Saturday, I rode up to the farm a little in advance of my lesson time. Mac, (Ginger's Morgan boyfriend) was in the same class so I had a riding buddy, yay! After giving the clinician a quick recap of Bridget's experience to date, he suggested I lead her through the obstacles the first time and then go from there. She proceeded to amaze everyone by going through the spooky tarps, over the bridges, up the bank, and even standing on the teeter-totter. (pics to follow , hopefully). Clinician guy was like "Why did you even bring her to this - she's awesome. That's a good horse!" So, we were all pretty happy with little Miss Bridget and she gained a lot of admirers. I stayed after our session to watch some riding lessons and Bridget was perfect about waiting in her little pen and camping out with me. We stayed for a potluck dinner and a drink, then headed home after a long and super fun day.

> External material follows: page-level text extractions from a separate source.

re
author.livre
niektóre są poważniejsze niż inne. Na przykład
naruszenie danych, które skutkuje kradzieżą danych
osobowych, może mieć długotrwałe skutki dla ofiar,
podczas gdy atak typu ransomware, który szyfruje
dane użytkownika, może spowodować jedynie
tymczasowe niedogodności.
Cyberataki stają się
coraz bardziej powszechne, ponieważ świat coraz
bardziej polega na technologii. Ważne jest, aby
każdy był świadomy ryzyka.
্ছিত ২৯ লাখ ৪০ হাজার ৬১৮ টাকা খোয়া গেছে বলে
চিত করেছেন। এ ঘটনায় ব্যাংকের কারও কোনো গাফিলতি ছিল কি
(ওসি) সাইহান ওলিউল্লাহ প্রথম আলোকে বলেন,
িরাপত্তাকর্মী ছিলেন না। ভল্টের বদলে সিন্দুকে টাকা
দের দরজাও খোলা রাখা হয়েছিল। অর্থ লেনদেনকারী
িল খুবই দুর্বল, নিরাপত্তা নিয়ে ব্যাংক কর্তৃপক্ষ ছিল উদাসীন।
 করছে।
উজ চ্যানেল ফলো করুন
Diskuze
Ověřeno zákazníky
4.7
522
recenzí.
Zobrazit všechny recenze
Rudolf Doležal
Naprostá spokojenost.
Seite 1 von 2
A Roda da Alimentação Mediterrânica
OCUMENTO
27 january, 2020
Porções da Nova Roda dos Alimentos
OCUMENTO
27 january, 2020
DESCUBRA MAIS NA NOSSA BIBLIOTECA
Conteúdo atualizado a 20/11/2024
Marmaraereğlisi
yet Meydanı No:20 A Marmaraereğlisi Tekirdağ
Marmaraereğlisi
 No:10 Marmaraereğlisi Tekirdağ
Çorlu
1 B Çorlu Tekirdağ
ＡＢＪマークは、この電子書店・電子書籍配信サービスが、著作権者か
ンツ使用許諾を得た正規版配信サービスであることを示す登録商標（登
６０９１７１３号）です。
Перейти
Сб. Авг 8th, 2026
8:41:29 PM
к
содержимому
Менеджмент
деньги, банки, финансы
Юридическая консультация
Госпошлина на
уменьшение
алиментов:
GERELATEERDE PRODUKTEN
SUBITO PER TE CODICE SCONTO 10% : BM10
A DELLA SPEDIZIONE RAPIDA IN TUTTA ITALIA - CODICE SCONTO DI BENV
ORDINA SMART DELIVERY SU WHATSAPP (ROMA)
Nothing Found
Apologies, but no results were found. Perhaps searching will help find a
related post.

|Day 1, teaching Bridget to put her feet where asked|
|In case you wondered how a very tall man looks on my pony. He got on for 5 minutes at the end to check steering and get a better idea of where we're at (and looked ridiculous, so of course I have to share ;)|
|He also taught her to side pass in about 2 minutes. I want some of that cowboy magic!|
Today, I think we all had some pretty high expectations for Bridget. But, once you start thinking like that, you all know how it's destined to go, right ? :) Pony woke up this morning and was over the whole working for a living thing. As the clinician said, the first day she was interested and having fun so there was no real challenge there for her. So today, she was bored and her whole attitude about it all was "Why?" and "Make me!" Of course, once you pick that fight, you have to follow through and I spent the better part of an hour in various stages of getting the pony across the bridge she went across twice the day before. So funny. Clinician said that's pretty common with really confident, bold horses...there's no reward to them for completing the obstacles because the obstacles themselves aren't even on their radar as something to be concerned about...so they start looking for other things to occupy themselves, in this case checking to make sure I really am in charge of the situation. The actual getting her across the bridge was just all the non exciting horse training stuff we've all dealt with - just a ton of patience, making her work, letting her try out her options, and rewarding her for even the slightest inclination to do what you asking. I won't lie, there was a whole lot of pony attitude on display and she was pretty naughty. In between the antics, I got a lot of opportunities to remind her about moving off my leg and also got in some pretty nice bend in her trot circles while we put her to work. She's got a lot of self preservation so even during the worst of it, she never felt dangerous, if you know what I mean - I didn't ever feel concerned or overly worried about her.
Clinician guy called it when he said it was never about the bridge, since as soon as I got her over she quite happily went around and did everything asked of her for the rest of our lesson. Obviously I kept it pretty easy after that since pony brain was still processing such a dramatic change of events. Who would have guessed her rider gets to tell her where those feet go? ;)
All in all, a good clinic. I'm actually glad I brought her for both days, since I saw a hint of attitude towards the end of the first day and think it would have just been a matter of time before we had to have a discussion about the ways of the world. I'm glad I had someone there to help me through it! Clinician himself was great. I don't think he was teaching anything that isn't just common sense, but he's very calm and quiet and super positive about things, which I noticed was wonderful for the greener riders, and definitely a good thing for green horses. Just watching some of the other classes gave me lots of things to think over in regards to Ginger, which might be a subject for another post.
I don't think I'll do another extreme trail class, since she seriously owned that course and I do respect that she got a little bored by the whole thing. I may sign up next time for the riding lesson part, since he seemed good with the basics, which is obviously where we're at.
Overall, Ms Bridget gets a gold star from me this weekend - I couldn't be happier with her, particularly as she escorted a couple of nervous (older) horses around the place and served as the "steady eddie"!